* Work to complete: Please output every line of the records below verbatim, keeping each line's wording, spelling, and order unchanged.

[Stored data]

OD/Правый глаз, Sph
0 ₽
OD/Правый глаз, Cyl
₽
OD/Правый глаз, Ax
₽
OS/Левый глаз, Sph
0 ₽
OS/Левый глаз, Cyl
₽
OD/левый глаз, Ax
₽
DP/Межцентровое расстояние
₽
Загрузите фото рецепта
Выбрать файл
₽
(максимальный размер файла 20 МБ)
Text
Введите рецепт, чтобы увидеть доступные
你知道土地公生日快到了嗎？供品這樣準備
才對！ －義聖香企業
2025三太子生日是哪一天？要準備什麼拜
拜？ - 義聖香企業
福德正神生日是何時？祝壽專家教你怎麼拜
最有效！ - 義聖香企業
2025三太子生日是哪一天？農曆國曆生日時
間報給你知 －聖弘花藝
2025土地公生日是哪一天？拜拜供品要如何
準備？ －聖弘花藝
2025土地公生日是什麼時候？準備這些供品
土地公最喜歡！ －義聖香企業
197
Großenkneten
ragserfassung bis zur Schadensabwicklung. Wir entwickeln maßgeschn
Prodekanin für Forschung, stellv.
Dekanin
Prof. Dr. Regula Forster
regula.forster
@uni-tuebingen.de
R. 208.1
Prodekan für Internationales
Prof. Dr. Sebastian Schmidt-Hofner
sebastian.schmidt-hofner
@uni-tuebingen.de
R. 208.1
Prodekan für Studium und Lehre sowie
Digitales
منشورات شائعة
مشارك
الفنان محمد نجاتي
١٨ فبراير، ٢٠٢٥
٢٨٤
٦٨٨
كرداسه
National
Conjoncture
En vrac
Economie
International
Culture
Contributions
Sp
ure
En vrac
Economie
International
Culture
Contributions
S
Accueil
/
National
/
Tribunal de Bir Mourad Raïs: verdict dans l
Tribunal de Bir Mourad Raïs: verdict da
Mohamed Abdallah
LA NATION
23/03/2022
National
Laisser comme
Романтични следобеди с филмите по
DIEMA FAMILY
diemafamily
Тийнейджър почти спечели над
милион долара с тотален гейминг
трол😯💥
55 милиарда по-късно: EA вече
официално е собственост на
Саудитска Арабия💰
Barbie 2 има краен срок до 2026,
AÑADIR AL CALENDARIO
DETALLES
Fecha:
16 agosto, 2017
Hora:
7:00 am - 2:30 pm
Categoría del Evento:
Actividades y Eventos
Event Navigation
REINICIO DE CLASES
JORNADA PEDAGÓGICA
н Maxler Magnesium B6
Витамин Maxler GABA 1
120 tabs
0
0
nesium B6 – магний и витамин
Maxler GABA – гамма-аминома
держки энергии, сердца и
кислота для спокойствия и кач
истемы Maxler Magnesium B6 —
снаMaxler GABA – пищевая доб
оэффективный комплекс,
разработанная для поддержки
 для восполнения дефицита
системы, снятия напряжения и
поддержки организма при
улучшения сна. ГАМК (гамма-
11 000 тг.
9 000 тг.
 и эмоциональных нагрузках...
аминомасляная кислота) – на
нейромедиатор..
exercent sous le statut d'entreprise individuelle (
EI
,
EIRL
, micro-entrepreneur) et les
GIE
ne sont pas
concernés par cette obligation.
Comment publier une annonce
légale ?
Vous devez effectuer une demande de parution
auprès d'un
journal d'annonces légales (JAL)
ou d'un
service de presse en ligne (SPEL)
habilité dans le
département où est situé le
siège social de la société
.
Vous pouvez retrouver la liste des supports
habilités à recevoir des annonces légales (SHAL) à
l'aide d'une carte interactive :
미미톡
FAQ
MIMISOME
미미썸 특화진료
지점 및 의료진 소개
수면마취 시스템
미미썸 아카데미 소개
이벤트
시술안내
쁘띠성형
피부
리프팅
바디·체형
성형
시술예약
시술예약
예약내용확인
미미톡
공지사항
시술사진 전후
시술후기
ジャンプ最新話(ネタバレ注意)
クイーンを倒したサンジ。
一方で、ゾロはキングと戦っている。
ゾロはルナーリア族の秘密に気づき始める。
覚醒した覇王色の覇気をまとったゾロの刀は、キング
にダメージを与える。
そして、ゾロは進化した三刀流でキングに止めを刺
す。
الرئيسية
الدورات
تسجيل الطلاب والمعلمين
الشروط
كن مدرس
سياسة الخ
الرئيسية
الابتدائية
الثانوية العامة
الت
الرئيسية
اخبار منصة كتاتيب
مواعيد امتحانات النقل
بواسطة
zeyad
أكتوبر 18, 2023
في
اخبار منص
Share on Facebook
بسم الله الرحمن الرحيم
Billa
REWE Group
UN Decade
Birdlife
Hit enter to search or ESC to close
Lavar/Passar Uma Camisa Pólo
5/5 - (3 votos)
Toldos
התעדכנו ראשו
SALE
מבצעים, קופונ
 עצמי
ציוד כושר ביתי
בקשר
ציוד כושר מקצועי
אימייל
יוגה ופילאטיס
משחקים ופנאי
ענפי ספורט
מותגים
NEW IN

* Response to the exercise:
OD/Правый глаз, Sph
0 ₽
OD/Правый глаз, Cyl
₽
OD/Правый глаз, Ax
₽
OS/Левый глаз, Sph
0 ₽
OS/Левый глаз, Cyl
₽
OD/левый глаз, Ax
₽
DP/Межцентровое расстояние
₽
Загрузите фото рецепта
Выбрать файл
₽
(максимальный размер файла 20 МБ)
Text
Введите рецепт, чтобы увидеть доступные
你知道土地公生日快到了嗎？供品這樣準備
才對！ －義聖香企業
2025三太子生日是哪一天？要準備什麼拜
拜？ - 義聖香企業
福德正神生日是何時？祝壽專家教你怎麼拜
最有效！ - 義聖香企業
2025三太子生日是哪一天？農曆國曆生日時
間報給你知 －聖弘花藝
2025土地公生日是哪一天？拜拜供品要如何
準備？ －聖弘花藝
2025土地公生日是什麼時候？準備這些供品
土地公最喜歡！ －義聖香企業
197
Großenkneten
ragserfassung bis zur Schadensabwicklung. Wir entwickeln maßgeschn
Prodekanin für Forschung, stellv.
Dekanin
Prof. Dr. Regula Forster
regula.forster
@uni-tuebingen.de
R. 208.1
Prodekan für Internationales
Prof. Dr. Sebastian Schmidt-Hofner
sebastian.schmidt-hofner
@uni-tuebingen.de
R. 208.1
Prodekan für Studium und Lehre sowie
Digitales
منشورات شائعة
مشارك
الفنان محمد نجاتي
١٨ فبراير، ٢٠٢٥
٢٨٤
٦٨٨
كرداسه
National
Conjoncture
En vrac
Economie
International
Culture
Contributions
Sp
ure
En vrac
Economie
International
Culture
Contributions
S
Accueil
/
National
/
Tribunal de Bir Mourad Raïs: verdict dans l
Tribunal de Bir Mourad Raïs: verdict da
Mohamed Abdallah
LA NATION
23/03/2022
National
Laisser comme
Романтични следобеди с филмите по
DIEMA FAMILY
diemafamily
Тийнейджър почти спечели над
милион долара с тотален гейминг
трол😯💥
55 милиарда по-късно: EA вече
официално е собственост на
Саудитска Арабия💰
Barbie 2 има краен срок до 2026,
AÑADIR AL CALENDARIO
DETALLES
Fecha:
16 agosto, 2017
Hora:
7:00 am - 2:30 pm
Categoría del Evento:
Actividades y Eventos
Event Navigation
REINICIO DE CLASES
JORNADA PEDAGÓGICA
н Maxler Magnesium B6
Витамин Maxler GABA 1
120 tabs
0
0
nesium B6 – магний и витамин
Maxler GABA – гамма-аминома
держки энергии, сердца и
кислота для спокойствия и кач
истемы Maxler Magnesium B6 —
снаMaxler GABA – пищевая доб
оэффективный комплекс,
разработанная для поддержки
 для восполнения дефицита
системы, снятия напряжения и
поддержки организма при
улучшения сна. ГАМК (гамма-
11 000 тг.
9 000 тг.
 и эмоциональных нагрузках...
аминомасляная кислота) – на
нейромедиатор..
exercent sous le statut d'entreprise individuelle (
EI
,
EIRL
, micro-entrepreneur) et les
GIE
ne sont pas
concernés par cette obligation.
Comment publier une annonce
légale ?
Vous devez effectuer une demande de parution
auprès d'un
journal d'annonces légales (JAL)
ou d'un
service de presse en ligne (SPEL)
habilité dans le
département où est situé le
siège social de la société
.
Vous pouvez retrouver la liste des supports
habilités à recevoir des annonces légales (SHAL) à
l'aide d'une carte interactive :
미미톡
FAQ
MIMISOME
미미썸 특화진료
지점 및 의료진 소개
수면마취 시스템
미미썸 아카데미 소개
이벤트
시술안내
쁘띠성형
피부
리프팅
바디·체형
성형
시술예약
시술예약
예약내용확인
미미톡
공지사항
시술사진 전후
시술후기
ジャンプ最新話(ネタバレ注意)
クイーンを倒したサンジ。
一方で、ゾロはキングと戦っている。
ゾロはルナーリア族の秘密に気づき始める。
覚醒した覇王色の覇気をまとったゾロの刀は、キング
にダメージを与える。
そして、ゾロは進化した三刀流でキングに止めを刺
す。
الرئيسية
الدورات
تسجيل الطلاب والمعلمين
الشروط
كن مدرس
سياسة الخ
الرئيسية
الابتدائية
الثانوية العامة
الت
الرئيسية
اخبار منصة كتاتيب
مواعيد امتحانات النقل
بواسطة
zeyad
أكتوبر 18, 2023
في
اخبار منص
Share on Facebook
بسم الله الرحمن الرحيم
Billa
REWE Group
UN Decade
Birdlife
Hit enter to search or ESC to close
Lavar/Passar Uma Camisa Pólo
5/5 - (3 votos)
Toldos
התעדכנו ראשו
SALE
מבצעים, קופונ
 עצמי
ציוד כושר ביתי
בקשר
ציוד כושר מקצועי
אימייל
יוגה ופילאטיס
משחקים ופנאי
ענפי ספורט
מותגים
NEW IN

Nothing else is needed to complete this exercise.